As for Jim Woppit, he showed not the slightest partiality toward any one of the three suitors; with all he was upon terms of equal friendship. It seemed as if Jim had made up his mind in the beginning to let the best one win; it was a free, fair, square race, so far as Jim was concerned, and that was why Jim always had stanch backers in Jake Dodsley, Barber Sam, and Three-fingered Hoover.
My sympathies were all with Hoover; he and I were pardners. He loved the girl in his own beautiful, awkward way. He seldom spoke of her to me, for he was not the man to unfold what his heart treasured. He was not an envious man, yet sometimes he would tell how he regretted that early education had not fallen to his lot, for in that case he, too, might have been a poet. Mother–the old red fiddle–was his solace. Coming home to our cabin late of nights I’d hear him within scraping away at that tune De Blanc had written for him, and he believed what Mother sung to him in her squeaky voice of the deathlessness of true love. And many a time–I can tell it now–many a time in the dead of night I have known him to steal out of the cabin with Mother and go up the main road to the gateway of The Bower, where, in moonlight or in darkness (it mattered not to him), he would repeat over and over again that melancholy tune, hoping thereby to touch the sensibilities of the lady of his heart.

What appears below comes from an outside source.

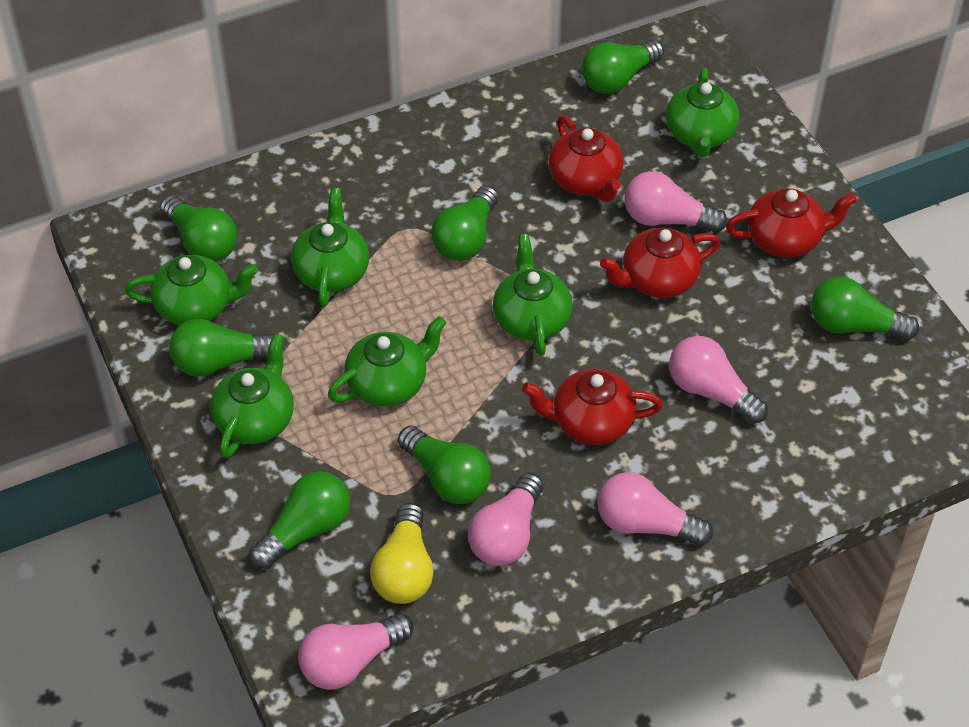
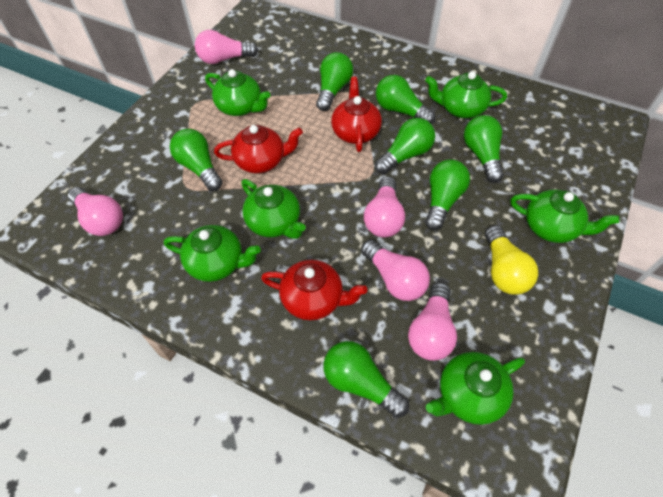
red teapot: [522,369,663,445] [548,115,623,202] [600,227,720,298] [726,188,857,258] = 4 -> [214,125,303,173] [261,260,367,320] [331,77,382,152] = 3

In the early part of February there was a second robbery. This time the stage was overhauled at Lone Pine, a ranch five miles beyond the camp. The details of this affair were similar to those of the previous business in the glen. A masked man sprang from the roadside, presented two revolvers at Steve Barclay’s head, and called upon all within the stage to come out, holding up their hands. The outrage was successfully carried out, but the booty was inconsiderable, somewhat less than eight hundred dollars falling into the highwayman’s hands. The robber and his pals fled as before; the time that elapsed before word could be got to camp facilitated the escape of the outlaws.
A two days’ scouring of the surrounding country revealed absolutely no sign or trace of the fugitives. But it was pretty evident now that the two crimes had been committed by a gang intimately acquainted with, if not actually living in, the locality. Confirmation of this was had when five weeks later the stage was again stopped and robbed at Lone Pine under conditions exactly corresponding with the second robbery. The mystery baffled the wits of all. Intense excitement prevailed; a reward of five thousand dollars was advertised for the apprehension of the outlaws; the camp fairly seethed with rage, and the mining country for miles around was stirred by a determination to hunt out and kill the miscreants. Detectives came from Denver and snooped around. Everybody bought extra guns and laid in a further supply of ammunition. Yet the stage robbers–bless you! nobody could find hide or hair of ’em.